分類記号:B81
茅部郡臼尻村(のち南茅部町内、現函館市南茅部)で漁業を営んでいた小川家の文書。青森県下北地方出身の小川幸吉は、1801(寛政13)年に北海道に渡り、2年後に独立、1806(文化3)年に鰮(いわし)の曳網漁を始め、1839(天保10)年に尾札部の飯田与五左衛門と鮪(まぐろ)の大網をつくり、幸吉は弁天島の沖合に設けた。これが、北海道における建網大謀網の創始とされる(『南茅部町史 上巻』P830)。

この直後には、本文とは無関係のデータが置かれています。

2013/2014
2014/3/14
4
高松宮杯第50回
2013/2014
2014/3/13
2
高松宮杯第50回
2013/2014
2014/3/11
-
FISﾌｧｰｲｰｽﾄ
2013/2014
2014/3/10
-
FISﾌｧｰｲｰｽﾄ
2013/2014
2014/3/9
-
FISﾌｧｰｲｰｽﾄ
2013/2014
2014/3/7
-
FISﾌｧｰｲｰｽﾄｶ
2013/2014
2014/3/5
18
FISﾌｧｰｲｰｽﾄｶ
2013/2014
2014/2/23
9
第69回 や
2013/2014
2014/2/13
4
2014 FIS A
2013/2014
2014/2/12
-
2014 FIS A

臼尻村では、安政年間頃から共同で村網を設けていたが、小川幸吉の鮭網立場と接することから、村網方と小川との間で境界や漁業権をめぐって1860(万延1)年に係争が生じた。この紛争は、1885(明治18)年に村網側の敗訴で決着するが、資料はこの間の申立書や漁場図など、係争に関わるものが大半である。ほかに、三代目小川幸一郎の時代の漁業権などに関する文書がある。
南茅部町(現函館市)所蔵文書をマイクロフィルム複製した。
1861(万延2)~1933(昭和8)年
46点 (複製)
参考:村網との係争については、『南茅部町史 上巻』P880~899に史料も含めて詳細な解説がある。